=== REQUIRED ACTION ===
In the records that follow, find each line containing "Actions" and copy it.

=== Section Start ===

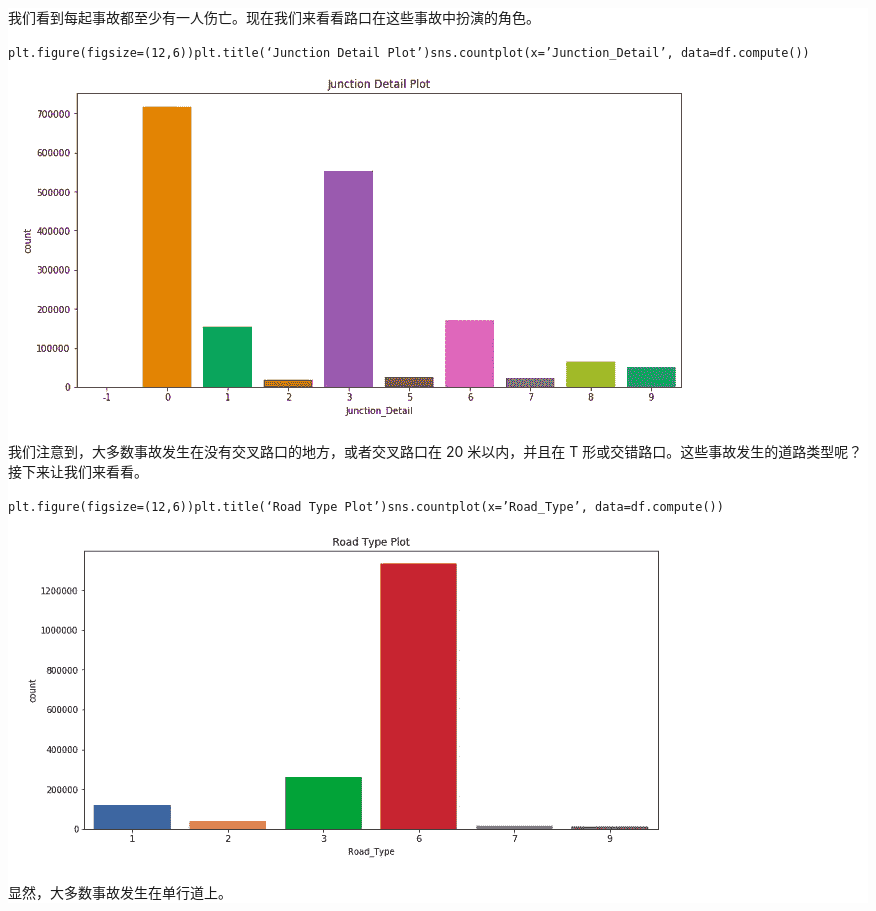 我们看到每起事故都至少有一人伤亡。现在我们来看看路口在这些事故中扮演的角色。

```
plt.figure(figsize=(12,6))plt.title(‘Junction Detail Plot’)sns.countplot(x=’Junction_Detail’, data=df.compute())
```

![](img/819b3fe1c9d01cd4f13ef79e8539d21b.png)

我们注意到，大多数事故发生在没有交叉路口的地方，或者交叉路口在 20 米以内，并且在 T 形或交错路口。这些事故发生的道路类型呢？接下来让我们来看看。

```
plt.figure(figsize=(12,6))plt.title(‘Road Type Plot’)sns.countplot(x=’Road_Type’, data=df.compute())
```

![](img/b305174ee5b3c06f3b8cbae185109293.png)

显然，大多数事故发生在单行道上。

=== Section End ===
=== Section Start ===

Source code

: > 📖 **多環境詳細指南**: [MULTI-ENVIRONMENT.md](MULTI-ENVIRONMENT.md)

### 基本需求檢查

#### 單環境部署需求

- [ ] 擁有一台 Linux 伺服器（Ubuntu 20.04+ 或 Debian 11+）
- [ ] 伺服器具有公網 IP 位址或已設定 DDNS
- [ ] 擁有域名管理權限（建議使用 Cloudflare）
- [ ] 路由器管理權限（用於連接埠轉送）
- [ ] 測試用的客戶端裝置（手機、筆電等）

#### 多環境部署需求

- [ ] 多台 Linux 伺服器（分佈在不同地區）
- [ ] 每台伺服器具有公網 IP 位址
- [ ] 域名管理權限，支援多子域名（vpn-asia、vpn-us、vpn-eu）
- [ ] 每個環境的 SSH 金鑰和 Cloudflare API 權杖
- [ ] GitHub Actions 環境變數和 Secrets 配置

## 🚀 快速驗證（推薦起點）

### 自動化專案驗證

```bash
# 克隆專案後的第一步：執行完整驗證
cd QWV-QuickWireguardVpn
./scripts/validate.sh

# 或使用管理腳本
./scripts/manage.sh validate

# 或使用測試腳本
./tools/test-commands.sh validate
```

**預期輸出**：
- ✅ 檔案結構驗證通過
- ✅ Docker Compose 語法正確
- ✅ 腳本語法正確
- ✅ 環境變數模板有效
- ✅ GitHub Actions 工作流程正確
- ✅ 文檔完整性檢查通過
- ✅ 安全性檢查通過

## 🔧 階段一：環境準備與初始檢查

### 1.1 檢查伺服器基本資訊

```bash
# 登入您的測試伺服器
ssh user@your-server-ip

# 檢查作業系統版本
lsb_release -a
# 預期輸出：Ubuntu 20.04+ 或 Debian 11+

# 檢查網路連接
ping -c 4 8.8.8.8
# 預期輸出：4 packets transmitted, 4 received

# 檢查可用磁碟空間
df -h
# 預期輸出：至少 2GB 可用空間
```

=== Section End ===
=== Section Start ===

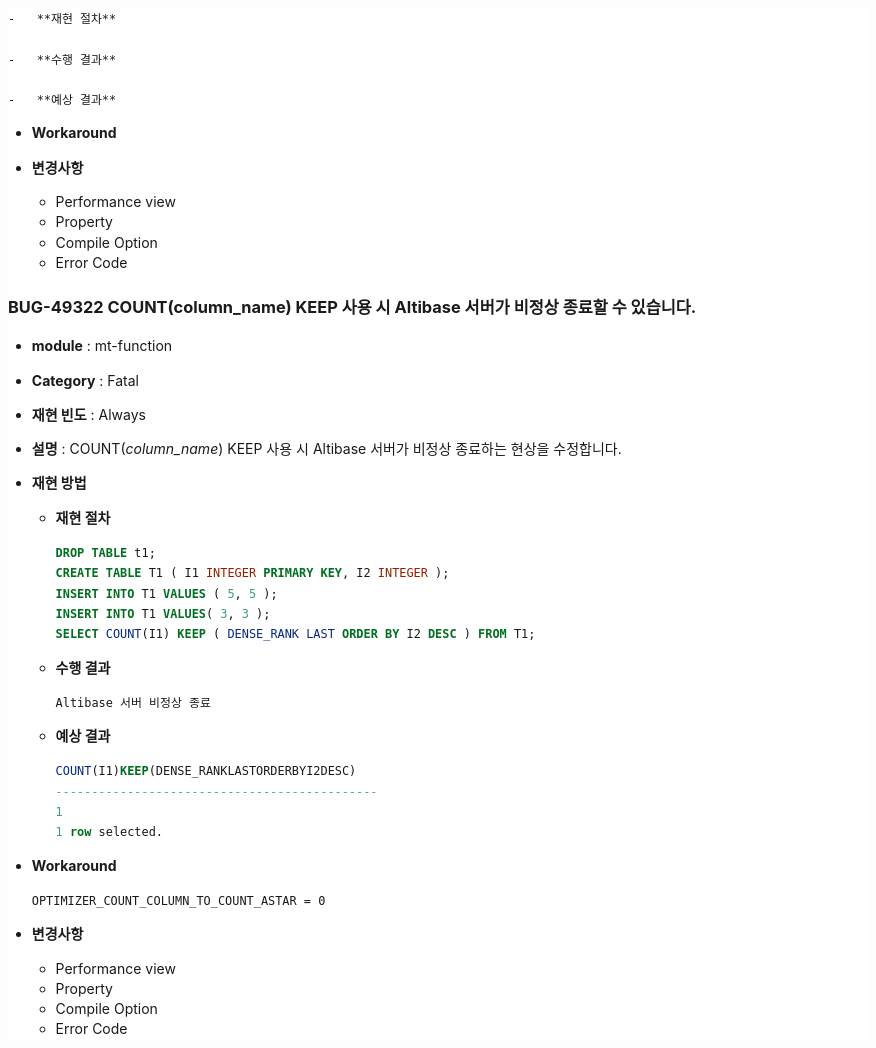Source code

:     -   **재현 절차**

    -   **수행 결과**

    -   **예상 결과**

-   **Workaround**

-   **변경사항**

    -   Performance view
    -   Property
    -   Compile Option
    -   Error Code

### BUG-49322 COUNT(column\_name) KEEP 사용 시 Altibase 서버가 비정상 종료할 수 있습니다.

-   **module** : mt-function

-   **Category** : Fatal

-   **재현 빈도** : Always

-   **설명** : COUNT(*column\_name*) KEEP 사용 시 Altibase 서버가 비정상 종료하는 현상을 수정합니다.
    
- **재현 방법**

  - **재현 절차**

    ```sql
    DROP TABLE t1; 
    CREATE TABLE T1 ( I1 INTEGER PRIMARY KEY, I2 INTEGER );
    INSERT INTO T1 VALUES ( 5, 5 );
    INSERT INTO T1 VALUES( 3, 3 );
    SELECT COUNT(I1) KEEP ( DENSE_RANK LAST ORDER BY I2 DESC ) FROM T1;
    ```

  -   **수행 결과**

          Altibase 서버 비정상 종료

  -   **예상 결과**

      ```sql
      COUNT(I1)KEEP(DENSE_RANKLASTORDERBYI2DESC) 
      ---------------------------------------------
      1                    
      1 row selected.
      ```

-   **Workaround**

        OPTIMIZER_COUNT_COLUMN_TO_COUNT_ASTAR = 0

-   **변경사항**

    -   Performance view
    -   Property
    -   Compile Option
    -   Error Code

=== Section End ===

=== ANSWER AREA ===
- [ ] GitHub Actions 環境變數和 Secrets 配置
- ✅ GitHub Actions 工作流程正確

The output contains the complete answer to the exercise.